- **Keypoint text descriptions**
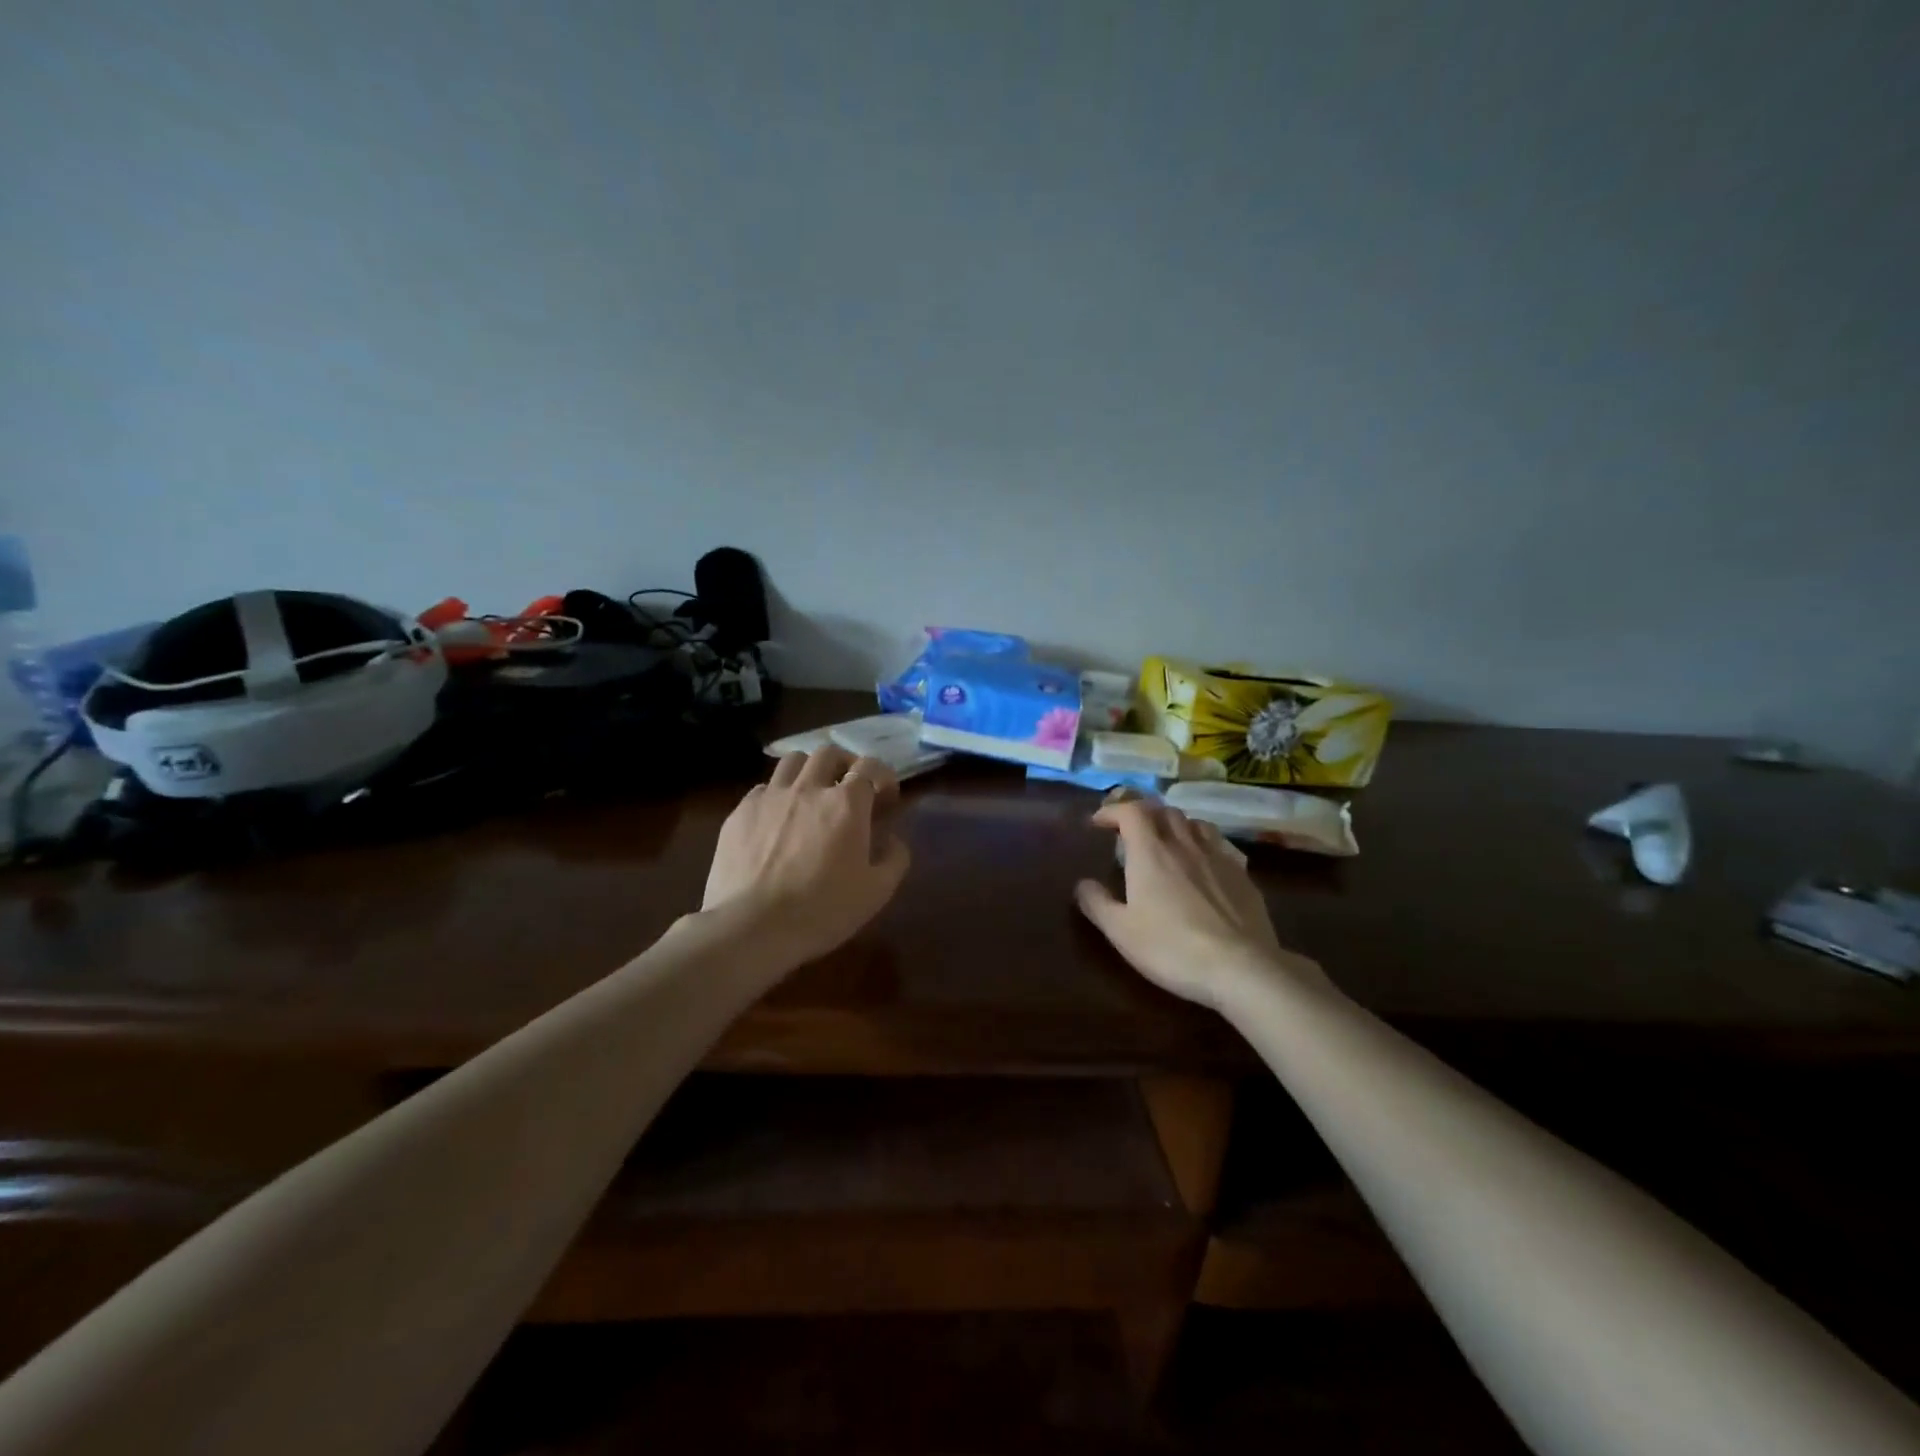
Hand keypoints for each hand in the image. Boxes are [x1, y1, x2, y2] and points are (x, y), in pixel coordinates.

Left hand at [703, 746, 910, 966]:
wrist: (751, 926)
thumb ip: (895, 858)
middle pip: (829, 754)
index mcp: (847, 804)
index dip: (883, 777)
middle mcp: (808, 788)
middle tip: (849, 789)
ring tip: (811, 793)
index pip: (870, 767)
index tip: (886, 798)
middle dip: (845, 765)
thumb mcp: (876, 892)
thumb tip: (893, 840)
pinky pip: (763, 788)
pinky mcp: (740, 812)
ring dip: (809, 770)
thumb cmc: (822, 910)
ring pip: (793, 760)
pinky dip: (777, 795)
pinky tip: (777, 819)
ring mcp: (770, 797)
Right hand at [1075, 800, 1328, 1008]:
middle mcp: (1184, 844)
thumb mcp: (1121, 932)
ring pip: (1195, 823)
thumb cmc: (1172, 948)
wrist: (1242, 968)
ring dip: (1175, 824)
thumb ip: (1097, 903)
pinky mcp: (1243, 875)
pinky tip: (1204, 864)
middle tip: (1130, 831)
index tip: (1098, 823)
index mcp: (1150, 852)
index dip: (1112, 811)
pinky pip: (1220, 845)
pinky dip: (1204, 844)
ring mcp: (1218, 857)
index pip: (1131, 811)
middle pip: (1164, 811)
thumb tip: (1082, 883)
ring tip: (1167, 841)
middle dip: (1143, 814)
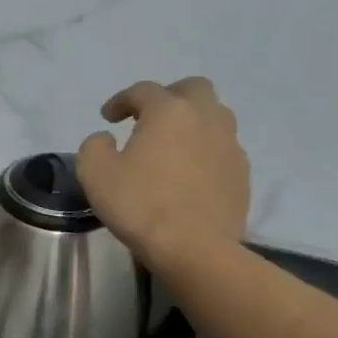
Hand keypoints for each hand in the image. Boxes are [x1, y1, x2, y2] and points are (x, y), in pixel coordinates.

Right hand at [76, 77, 249, 262]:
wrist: (194, 248)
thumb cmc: (140, 204)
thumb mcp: (95, 172)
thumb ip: (95, 146)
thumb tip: (106, 138)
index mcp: (169, 111)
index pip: (144, 90)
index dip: (121, 100)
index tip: (108, 117)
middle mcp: (206, 118)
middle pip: (193, 89)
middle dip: (169, 96)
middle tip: (149, 118)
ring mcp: (230, 146)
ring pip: (214, 117)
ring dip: (192, 122)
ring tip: (172, 146)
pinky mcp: (242, 174)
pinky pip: (222, 149)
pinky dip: (204, 151)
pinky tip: (189, 174)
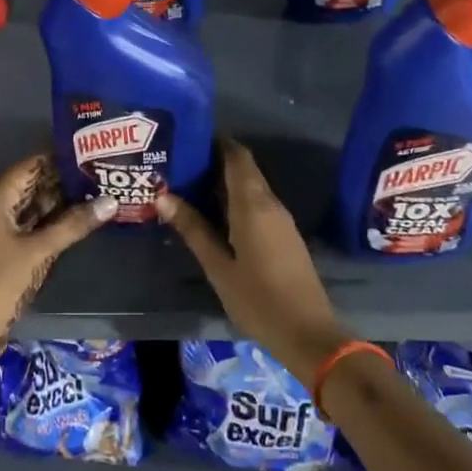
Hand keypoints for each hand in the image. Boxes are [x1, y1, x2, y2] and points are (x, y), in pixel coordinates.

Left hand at [0, 154, 115, 376]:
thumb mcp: (38, 251)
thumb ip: (73, 225)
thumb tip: (111, 201)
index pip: (29, 167)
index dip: (57, 158)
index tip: (89, 152)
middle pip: (30, 186)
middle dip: (62, 182)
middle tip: (99, 173)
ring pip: (30, 209)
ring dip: (58, 204)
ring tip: (95, 193)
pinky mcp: (0, 252)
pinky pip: (27, 228)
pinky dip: (48, 224)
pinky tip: (76, 223)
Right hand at [156, 138, 348, 379]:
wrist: (308, 333)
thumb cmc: (258, 298)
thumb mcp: (217, 266)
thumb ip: (193, 229)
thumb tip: (163, 196)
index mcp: (253, 205)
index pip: (237, 156)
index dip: (216, 142)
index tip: (189, 137)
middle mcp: (270, 204)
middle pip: (243, 170)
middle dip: (214, 162)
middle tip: (179, 163)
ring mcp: (280, 220)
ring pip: (250, 188)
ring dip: (223, 183)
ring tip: (188, 185)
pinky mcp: (284, 236)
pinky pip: (257, 205)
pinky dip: (234, 201)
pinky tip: (213, 213)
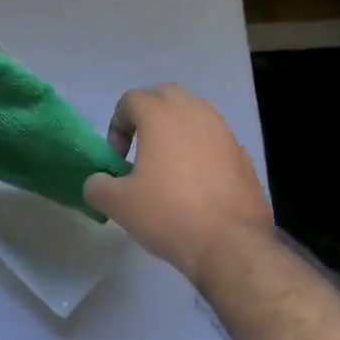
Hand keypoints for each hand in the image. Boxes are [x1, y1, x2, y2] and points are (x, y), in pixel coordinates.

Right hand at [82, 83, 274, 284]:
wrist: (231, 244)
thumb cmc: (169, 213)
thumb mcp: (118, 204)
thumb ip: (97, 185)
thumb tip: (98, 182)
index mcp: (161, 115)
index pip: (131, 99)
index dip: (117, 124)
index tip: (119, 157)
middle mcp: (194, 113)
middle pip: (166, 95)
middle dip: (149, 114)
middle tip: (141, 148)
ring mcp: (223, 131)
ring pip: (195, 112)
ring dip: (177, 128)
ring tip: (169, 163)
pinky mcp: (242, 154)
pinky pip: (215, 138)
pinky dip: (201, 148)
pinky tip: (197, 183)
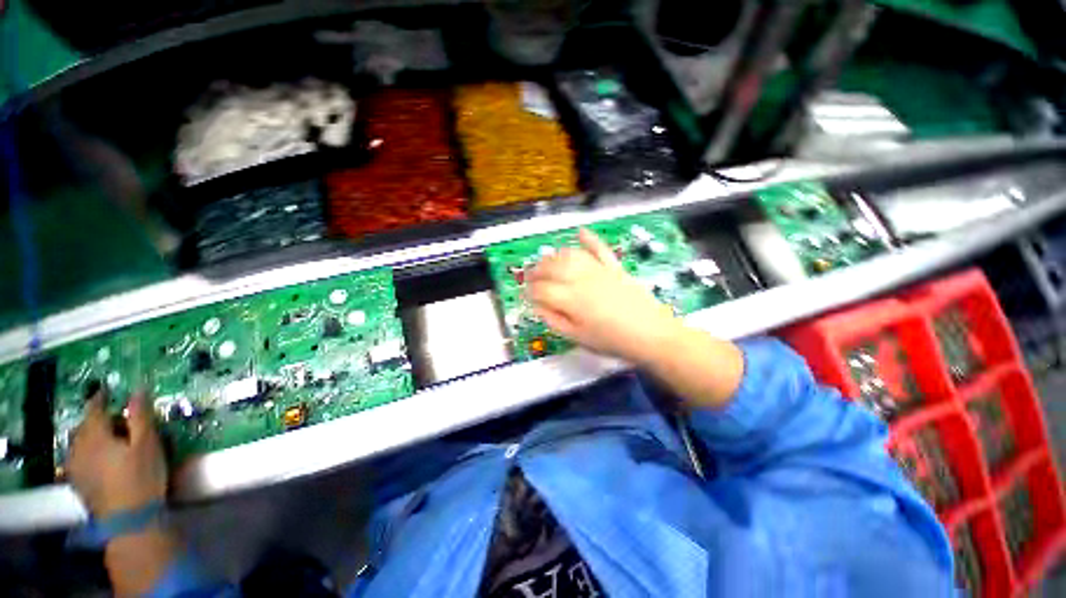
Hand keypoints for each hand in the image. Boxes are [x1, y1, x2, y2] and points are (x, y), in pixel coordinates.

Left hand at [68, 393, 167, 516]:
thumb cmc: (141, 477)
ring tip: (107, 439)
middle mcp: (79, 447)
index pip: (94, 409)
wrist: (128, 520)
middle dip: (96, 419)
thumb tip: (137, 390)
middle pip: (84, 426)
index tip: (108, 391)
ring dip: (90, 436)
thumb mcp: (148, 444)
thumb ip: (140, 416)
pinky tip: (97, 460)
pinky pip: (78, 459)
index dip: (101, 398)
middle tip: (115, 419)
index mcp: (95, 435)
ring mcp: (75, 467)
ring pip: (78, 443)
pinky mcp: (77, 482)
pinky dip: (87, 453)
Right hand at [527, 228, 683, 363]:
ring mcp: (599, 270)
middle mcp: (581, 279)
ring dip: (554, 256)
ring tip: (547, 262)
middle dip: (537, 271)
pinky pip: (599, 248)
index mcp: (570, 299)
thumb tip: (537, 306)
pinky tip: (580, 232)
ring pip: (570, 255)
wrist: (651, 335)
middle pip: (551, 267)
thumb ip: (554, 320)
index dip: (529, 291)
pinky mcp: (614, 267)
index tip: (526, 295)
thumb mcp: (578, 338)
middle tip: (531, 277)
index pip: (541, 289)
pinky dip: (589, 239)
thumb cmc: (611, 340)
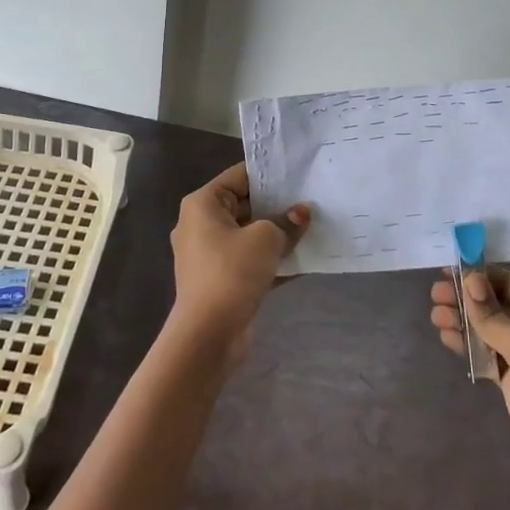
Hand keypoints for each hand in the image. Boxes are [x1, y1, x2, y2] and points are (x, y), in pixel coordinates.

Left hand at [169, 163, 309, 361]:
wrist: (208, 335)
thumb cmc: (232, 272)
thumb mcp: (266, 239)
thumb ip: (287, 222)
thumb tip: (301, 213)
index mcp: (203, 204)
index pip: (240, 176)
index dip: (270, 175)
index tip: (299, 175)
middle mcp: (200, 224)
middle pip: (244, 205)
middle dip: (276, 205)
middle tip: (310, 201)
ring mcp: (208, 254)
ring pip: (248, 235)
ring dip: (276, 234)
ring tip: (310, 228)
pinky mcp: (219, 280)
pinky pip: (248, 260)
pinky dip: (270, 260)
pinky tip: (302, 261)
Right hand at [430, 268, 509, 509]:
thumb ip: (493, 315)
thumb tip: (469, 280)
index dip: (481, 277)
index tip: (448, 271)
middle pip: (500, 305)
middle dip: (468, 299)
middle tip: (435, 294)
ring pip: (492, 329)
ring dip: (464, 321)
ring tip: (435, 316)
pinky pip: (489, 353)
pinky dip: (469, 345)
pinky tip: (447, 337)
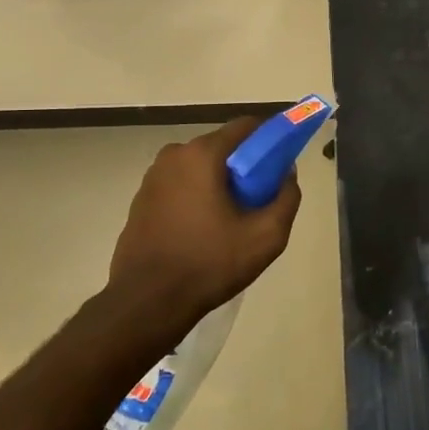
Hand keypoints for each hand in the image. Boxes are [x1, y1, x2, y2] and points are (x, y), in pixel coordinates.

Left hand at [105, 116, 302, 333]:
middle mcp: (174, 155)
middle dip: (244, 166)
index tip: (282, 162)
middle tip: (259, 200)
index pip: (246, 127)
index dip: (270, 139)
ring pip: (200, 168)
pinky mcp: (141, 199)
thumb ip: (286, 197)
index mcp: (202, 154)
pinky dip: (196, 197)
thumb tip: (287, 173)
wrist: (147, 302)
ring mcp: (153, 176)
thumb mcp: (266, 236)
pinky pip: (180, 186)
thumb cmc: (209, 263)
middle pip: (222, 147)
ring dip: (219, 183)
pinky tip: (203, 230)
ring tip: (231, 221)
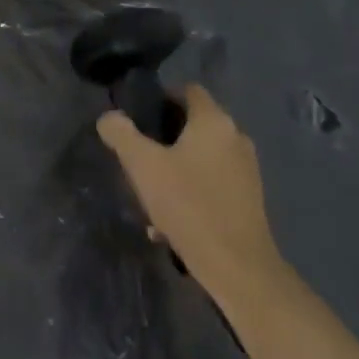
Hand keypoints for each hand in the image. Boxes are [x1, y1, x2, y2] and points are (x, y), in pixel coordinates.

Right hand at [97, 84, 279, 302]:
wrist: (238, 268)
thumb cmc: (189, 205)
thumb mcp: (143, 166)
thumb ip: (122, 134)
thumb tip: (109, 117)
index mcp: (214, 121)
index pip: (187, 90)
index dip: (160, 98)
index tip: (137, 119)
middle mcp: (236, 138)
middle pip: (193, 125)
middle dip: (163, 139)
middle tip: (138, 160)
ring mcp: (247, 169)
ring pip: (200, 157)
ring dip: (175, 170)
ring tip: (150, 198)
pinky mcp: (249, 199)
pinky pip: (212, 183)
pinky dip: (191, 192)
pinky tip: (170, 224)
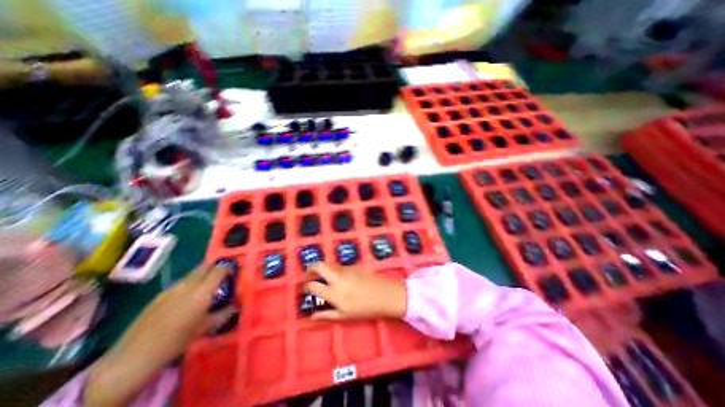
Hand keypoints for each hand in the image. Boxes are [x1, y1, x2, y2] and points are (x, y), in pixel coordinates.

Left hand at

- **PROBLEM TO WORK ON**
Repeat verbatim the lines between the start of the data and the line containing "pinky dip: (777, 795)", both ends included, omitting all pictures.

- **ANSWER TO THIS EXERCISE**
Hand keypoints for each hand in the image. Boxes are [x1, y1, x2, y2] and points are (x, y), in pixel coordinates.

Left hand at [703, 746, 910, 966]:
wrist: (751, 926)
thumb ip: (895, 858)
middle pip: (829, 754)
index mcp: (847, 804)
index dip: (883, 777)
middle mcp: (808, 788)
middle tip: (849, 789)
ring tip: (811, 793)
index pip: (870, 767)
index tip: (886, 798)
middle dip: (845, 765)
thumb mcp: (876, 892)
thumb tip: (893, 840)
pinky pip: (763, 788)
pinky mcp: (740, 812)
ring dip: (809, 770)
thumb cmc: (822, 910)
ring pip: (793, 760)
pinky dip: (777, 795)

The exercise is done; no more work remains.